» **Your goal**
Leaving out all pictures, return exactly the lines from the one that contains "Denzel Washington’s Best-Known Roles" through the end of the data below.

» **Saved data entries**
----
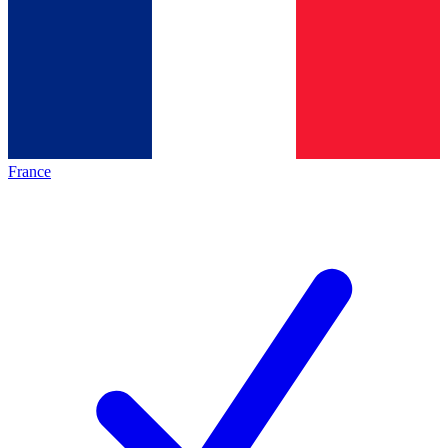
France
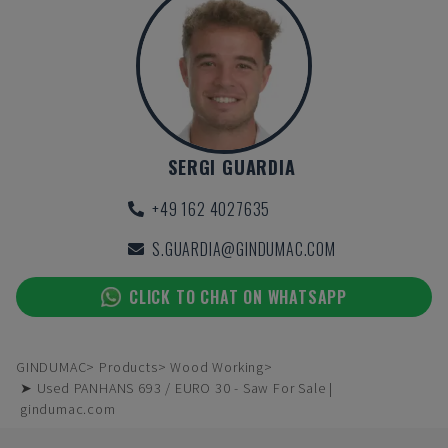
SERGI GUARDIA
+49 162 4027635
S.GUARDIA@GINDUMAC.COM
CLICK TO CHAT ON WHATSAPP
GINDUMAC
Products
Wood Working
➤ Used PANHANS 693 / EURO 30 - Saw For Sale |
gindumac.com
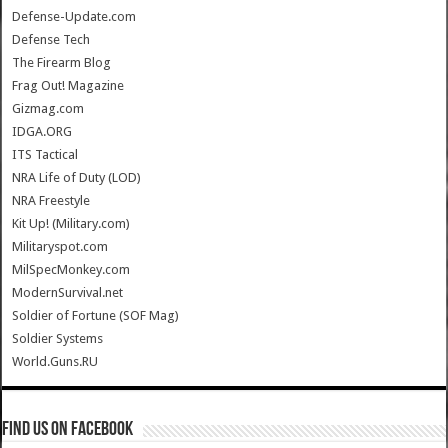
Defense-Update.com
Defense Tech
The Firearm Blog
Frag Out! Magazine
Gizmag.com
IDGA.ORG
ITS Tactical
NRA Life of Duty (LOD)
NRA Freestyle
Kit Up! (Military.com)
Militaryspot.com
MilSpecMonkey.com
ModernSurvival.net
Soldier of Fortune (SOF Mag)
Soldier Systems
World.Guns.RU
Find us on Facebook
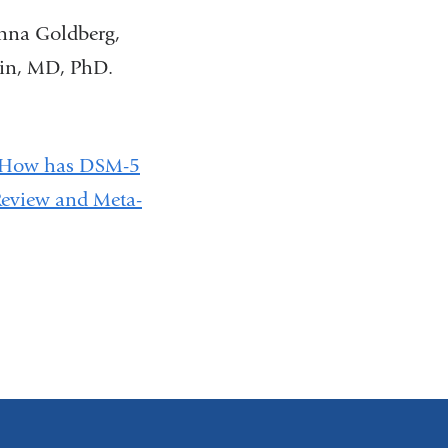
anna Goldberg,
ain, MD, PhD.
How has DSM-5
Review and Meta-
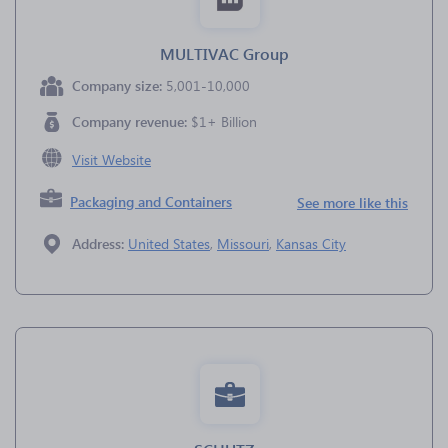
MULTIVAC Group
Company size:
5,001-10,000
Company revenue:
$1+ Billion
Visit Website
Packaging and Containers
See more like this
Address:
United States
,
Missouri
,
Kansas City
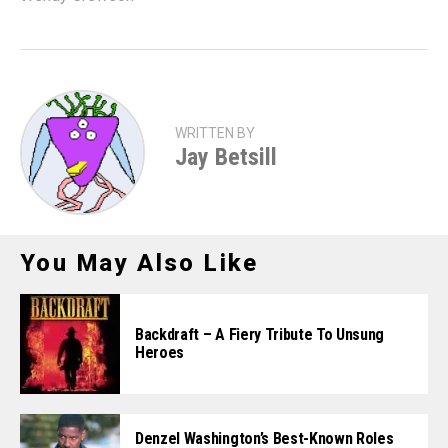
WRITTEN BY
Jay Betsill
You May Also Like
Backdraft – A Fiery Tribute To Unsung
Heroes
Denzel Washington’s Best-Known Roles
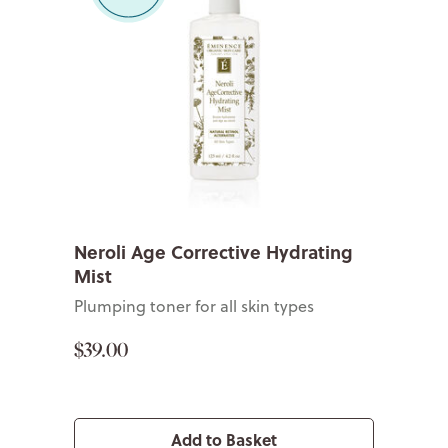
Neroli Age Corrective Hydrating
Mist
Plumping toner for all skin types
$39.00
Add to Basket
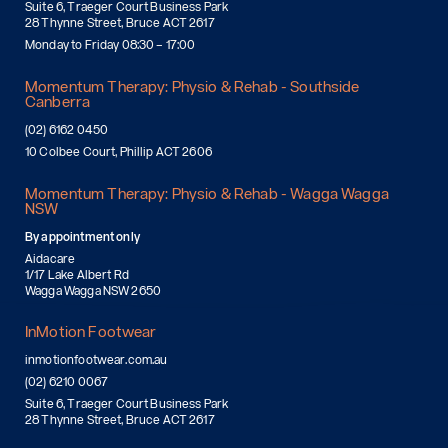
Suite 6, Traeger Court Business Park
28 Thynne Street, Bruce ACT 2617
Monday to Friday 08:30 – 17:00
Momentum Therapy: Physio & Rehab - Southside
Canberra
(02) 6162 0450
10 Colbee Court, Phillip ACT 2606
Momentum Therapy: Physio & Rehab - Wagga Wagga
NSW
By appointment only
Aidacare
1/17 Lake Albert Rd
Wagga Wagga NSW 2650
InMotion Footwear
inmotionfootwear.com.au
(02) 6210 0067
Suite 6, Traeger Court Business Park
28 Thynne Street, Bruce ACT 2617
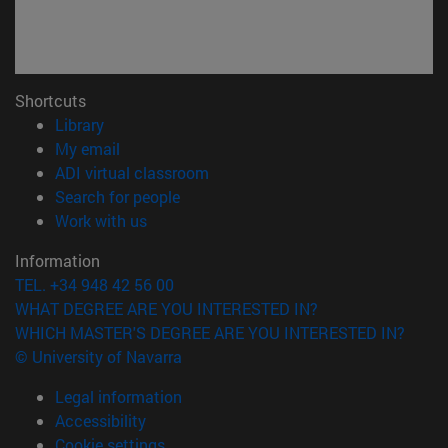
Shortcuts
(opens in new window)
Library
(opens in new window)
My email
(opens in new window)
ADI virtual classroom
(opens in new window)
Search for people
(opens in new window)
Work with us
Information
TEL. +34 948 42 56 00
WHAT DEGREE ARE YOU INTERESTED IN?
WHICH MASTER'S DEGREE ARE YOU INTERESTED IN?
© University of Navarra
Legal information
Accessibility
Cookie settings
----
» **Exercise response**
Denzel Washington’s Best-Known Roles
Neroli Age Corrective Hydrating
Mist
Plumping toner for all skin types
$39.00
Add to Basket
Suite 6, Traeger Court Business Park
28 Thynne Street, Bruce ACT 2617
Monday to Friday 08:30 – 17:00
Momentum Therapy: Physio & Rehab - Southside
Canberra
(02) 6162 0450
10 Colbee Court, Phillip ACT 2606
Momentum Therapy: Physio & Rehab - Wagga Wagga
NSW
By appointment only
Aidacare
1/17 Lake Albert Rd
Wagga Wagga NSW 2650
InMotion Footwear
inmotionfootwear.com.au
(02) 6210 0067
Suite 6, Traeger Court Business Park
28 Thynne Street, Bruce ACT 2617
Shortcuts
(opens in new window)
Library
(opens in new window)
My email
(opens in new window)
ADI virtual classroom
(opens in new window)
Search for people
(opens in new window)
Work with us
Information
TEL. +34 948 42 56 00
WHAT DEGREE ARE YOU INTERESTED IN?
WHICH MASTER'S DEGREE ARE YOU INTERESTED IN?
© University of Navarra
Legal information
Accessibility
Cookie settings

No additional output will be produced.